(SHORT PROBLEM): Quote the passage of the excerpt on Trump's calls with foreign leaders between "Trump’s deep commitment" and "up the phone.", inclusive.

------ SOURCE EXTRACT ------

The second thing to note is that the import of the call isn’t just limited to Australia. Generally, presidents follow through on promises made by their predecessors. Without this principle, countries have no way of knowing whether they can make durable bargains with the United States.
Trump is blithely calling this into question. Even if he ends up following through on his end of the bargain, publicly questioning it undermines other countries’ faith in the deals they made with past administrations. Countries that thought they could depend on the United States on issues ranging from security to trade might start thinking about the need to look to other partners — like, say, China.
“There’s an old kind of cliché that countries look for signals about what a president will do based on ... early signaling,” Nexon says. “It’s not like you can’t overcome that stuff. But I would think that if you’re an American ally looking at this kind of behavior, contrasting it with reports about [Trump’s] conversations with Putin, you would be wondering how much you can trust the United States.”
Finally, this incident shows how thoroughly Trump’s concerns about immigration and Islam dominate his overall foreign policy thinking.
Many of the refugees in the Australia deal come from the countries covered in Trump’s recent “Muslim ban” — Iraq, Iran, Sudan, Syria, Libya, Yemen, and Somalia. And, of course, that same policy bans all refugee entry for 120 days. According to the Post, Trump actually accused Turnbull of trying to export the “next Boston bombers” to the United States.
Trump’s deep commitment to excluding these people seems to have taken precedence over the need to maintain good relations with a vital American ally.
“The refugees coming from Australia are brown,” Saideman says bluntly. “There’s this racism undercurrent to all of this that probably should not be denied.”
Sure, let’s maybe send US troops to Mexico, why not
Normally, calls between a new president and a foreign leader are pro forma kinds of things. You say hi, exchange a few pleasantries, reaffirm the need for close cooperation on issues of mutual concern, and then hang up the phone.
You don’t start mouthing off about “hombres” with the Mexican president, and suggesting that US troops will soon enter Mexico (either with or without Mexico’s consent, depending on whose reporting you believe). But this awkward conversation with Peña Nieto is looking less like a one-off and more like a pattern with Trump.

------ GIVEN RECORDS ------

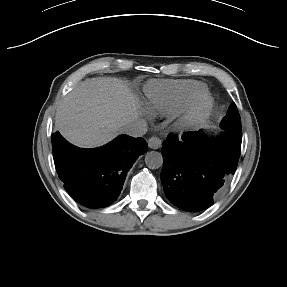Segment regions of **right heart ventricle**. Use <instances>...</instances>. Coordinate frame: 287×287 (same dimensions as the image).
Returning a JSON list of instances; mask_svg holds the SVG:
<instances>
[{
  "instance_id": "e07e8e85",
  "label": "right heart ventricle",
  "mask_w": 287,
  "mask_h": 287,
  "mask_svg": "<svg viewBox=\"0 0 287 287\" xmlns=\"http://www.w3.org/2000/svg\"><path fill=\"white\" fill-rule=\"evenodd\" d=\"M206 90V85L195 80H153L144 87L148 110L168 116L177 113L195 94Z\"/></svg>"
}]
</instances>
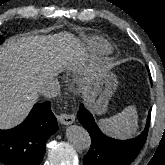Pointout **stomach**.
I'll use <instances>...</instances> for the list:
<instances>
[{"label": "stomach", "instance_id": "obj_1", "mask_svg": "<svg viewBox=\"0 0 165 165\" xmlns=\"http://www.w3.org/2000/svg\"><path fill=\"white\" fill-rule=\"evenodd\" d=\"M118 88L117 76L107 71L93 77L84 92L89 109L96 115L107 111L109 100Z\"/></svg>", "mask_w": 165, "mask_h": 165}]
</instances>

------

(RESULT OF THIS EXERCISE):
Trump’s deep commitment to excluding these people seems to have taken precedence over the need to maintain good relations with a vital American ally.
“The refugees coming from Australia are brown,” Saideman says bluntly. “There’s this racism undercurrent to all of this that probably should not be denied.”
Sure, let’s maybe send US troops to Mexico, why not
Normally, calls between a new president and a foreign leader are pro forma kinds of things. You say hi, exchange a few pleasantries, reaffirm the need for close cooperation on issues of mutual concern, and then hang up the phone.